# [PROVIDED MATERIAL]
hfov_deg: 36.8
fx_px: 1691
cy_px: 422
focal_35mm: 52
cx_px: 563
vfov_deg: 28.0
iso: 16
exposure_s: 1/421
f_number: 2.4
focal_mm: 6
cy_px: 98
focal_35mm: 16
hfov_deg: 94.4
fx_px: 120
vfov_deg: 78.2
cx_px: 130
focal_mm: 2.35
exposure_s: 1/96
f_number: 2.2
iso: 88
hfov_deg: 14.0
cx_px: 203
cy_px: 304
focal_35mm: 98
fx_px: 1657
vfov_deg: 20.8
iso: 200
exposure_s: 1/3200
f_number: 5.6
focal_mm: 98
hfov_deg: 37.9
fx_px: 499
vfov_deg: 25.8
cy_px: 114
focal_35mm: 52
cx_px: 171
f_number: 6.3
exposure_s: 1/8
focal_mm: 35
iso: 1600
...
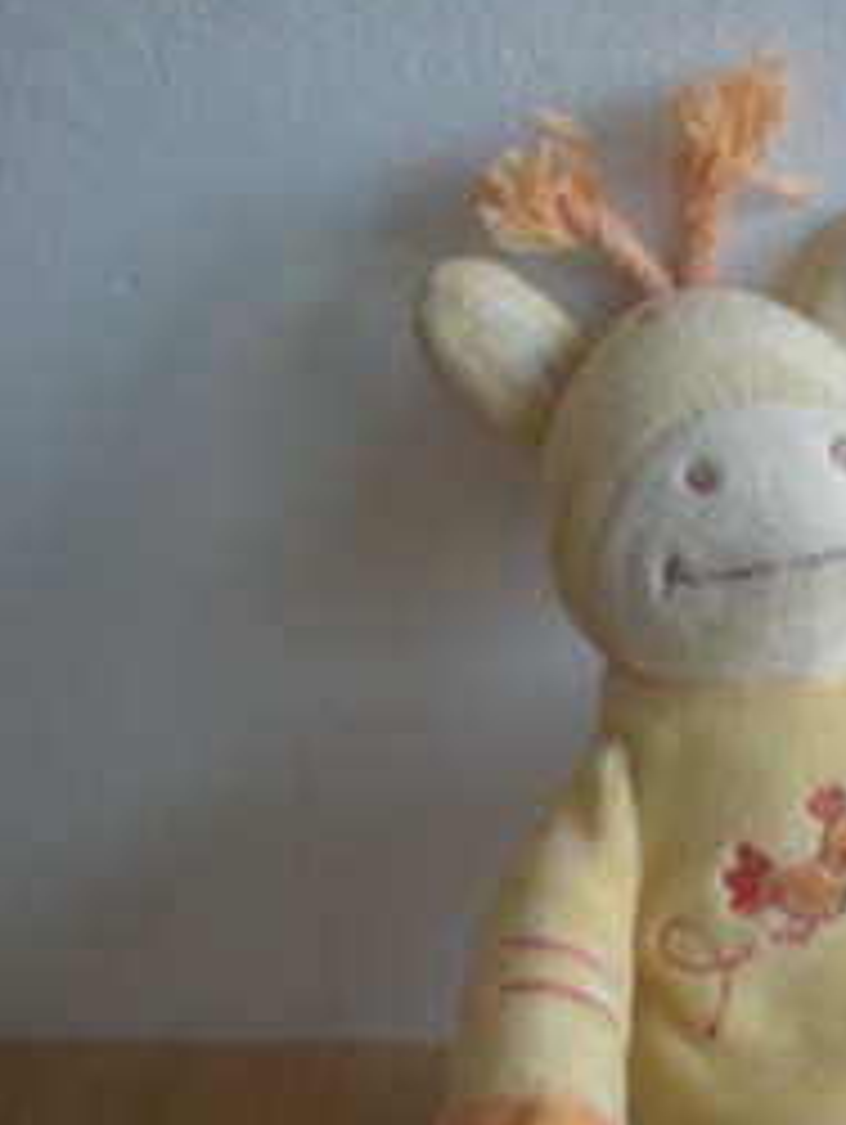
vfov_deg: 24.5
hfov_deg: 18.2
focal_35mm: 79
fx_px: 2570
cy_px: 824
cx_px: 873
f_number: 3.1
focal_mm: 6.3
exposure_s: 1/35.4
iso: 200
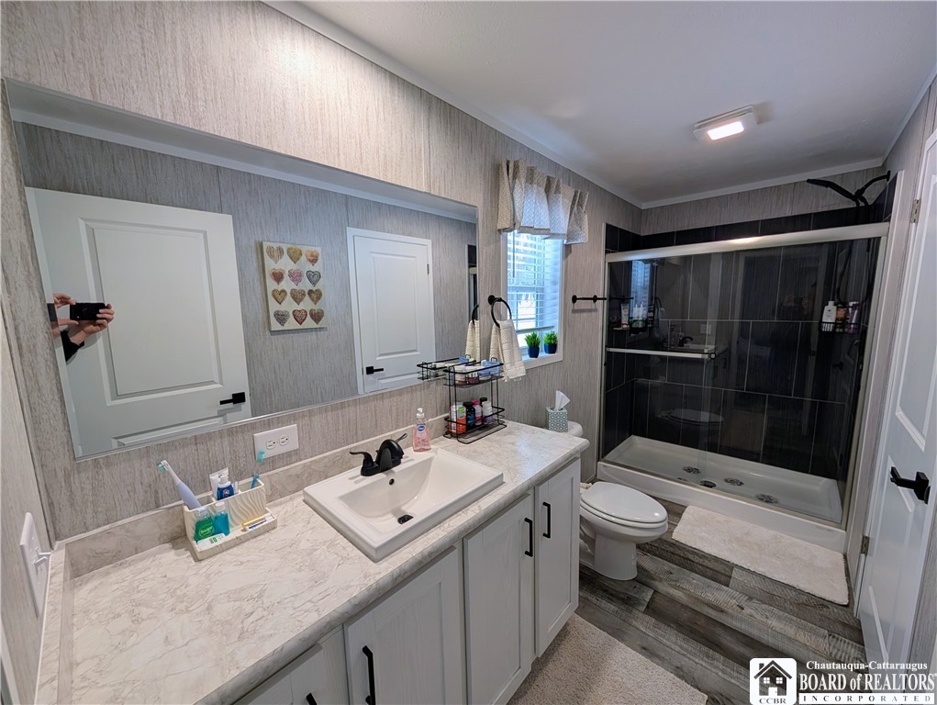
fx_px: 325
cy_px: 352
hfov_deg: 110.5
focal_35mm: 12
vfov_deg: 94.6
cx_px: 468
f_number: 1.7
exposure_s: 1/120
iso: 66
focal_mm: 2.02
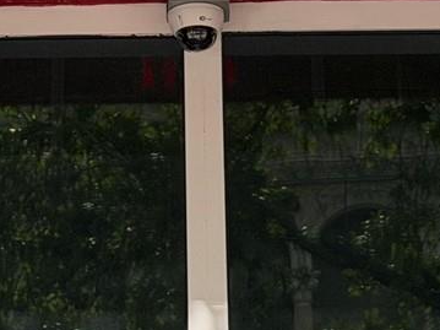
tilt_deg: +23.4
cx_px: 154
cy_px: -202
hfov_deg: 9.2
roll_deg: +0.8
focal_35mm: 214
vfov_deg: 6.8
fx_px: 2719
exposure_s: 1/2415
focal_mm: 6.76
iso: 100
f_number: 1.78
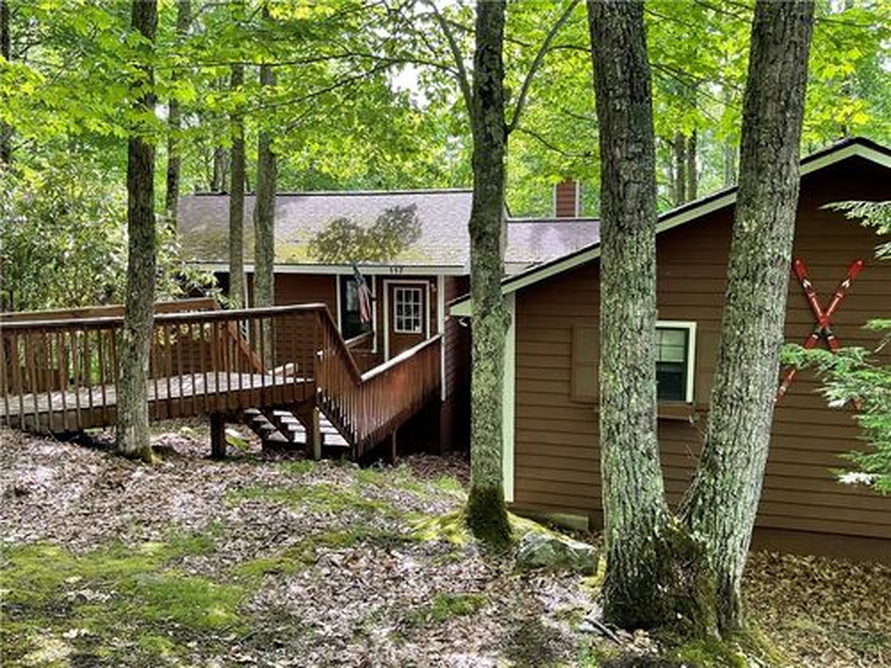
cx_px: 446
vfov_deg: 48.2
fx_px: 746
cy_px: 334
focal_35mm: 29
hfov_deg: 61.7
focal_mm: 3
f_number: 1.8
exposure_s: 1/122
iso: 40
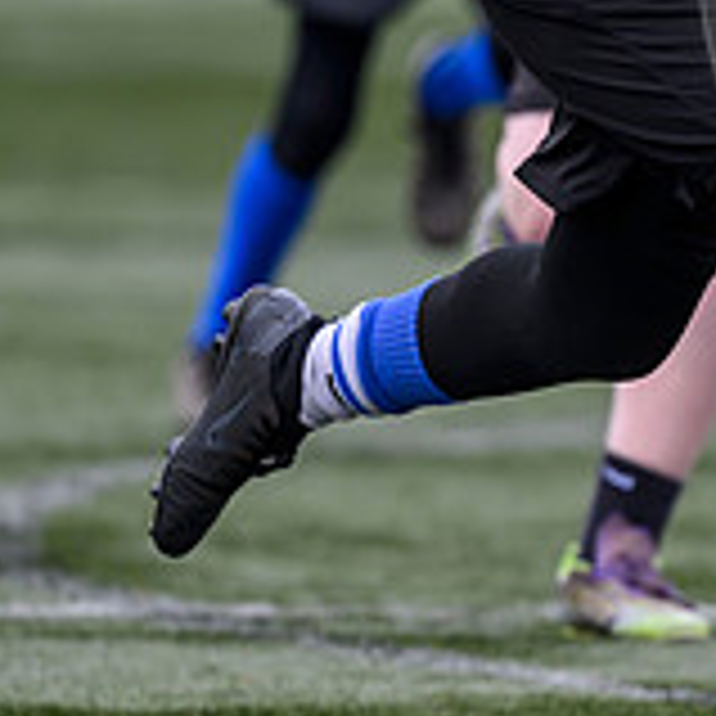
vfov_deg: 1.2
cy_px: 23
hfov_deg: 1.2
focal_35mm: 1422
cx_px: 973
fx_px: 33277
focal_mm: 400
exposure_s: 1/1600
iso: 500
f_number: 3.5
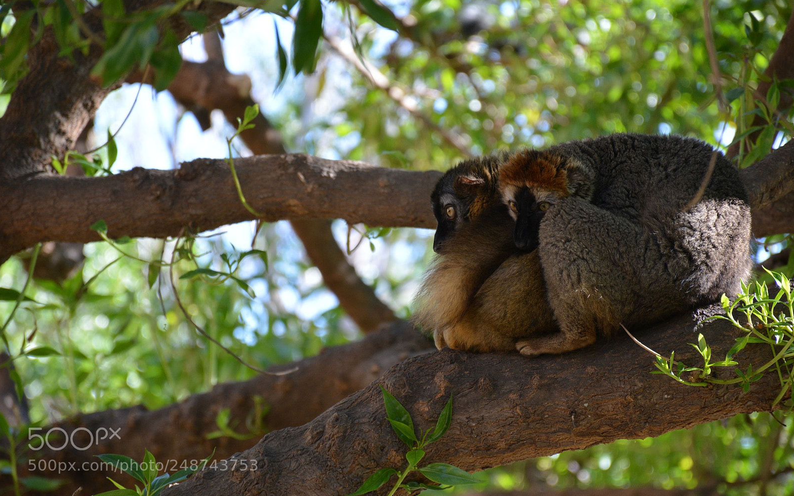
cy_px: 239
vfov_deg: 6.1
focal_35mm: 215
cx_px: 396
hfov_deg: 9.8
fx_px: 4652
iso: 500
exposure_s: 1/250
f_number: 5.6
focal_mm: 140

# [TO DO]
Would you copy, word for word, only the lines above from the one containing "exposure_s: 1/2415" through the one containing "focal_mm: 140", both included, and please leave out the pictures?

# [ANSWER BOX]
exposure_s: 1/2415
focal_mm: 6.76
iso: 100
f_number: 1.78
cx_px: 446
vfov_deg: 48.2
fx_px: 746
cy_px: 334
focal_35mm: 29
hfov_deg: 61.7
focal_mm: 3
f_number: 1.8
exposure_s: 1/122
iso: 40
vfov_deg: 1.2
cy_px: 23
hfov_deg: 1.2
focal_35mm: 1422
cx_px: 973
fx_px: 33277
focal_mm: 400
exposure_s: 1/1600
iso: 500
f_number: 3.5
cy_px: 239
vfov_deg: 6.1
focal_35mm: 215
cx_px: 396
hfov_deg: 9.8
fx_px: 4652
iso: 500
exposure_s: 1/250
f_number: 5.6
focal_mm: 140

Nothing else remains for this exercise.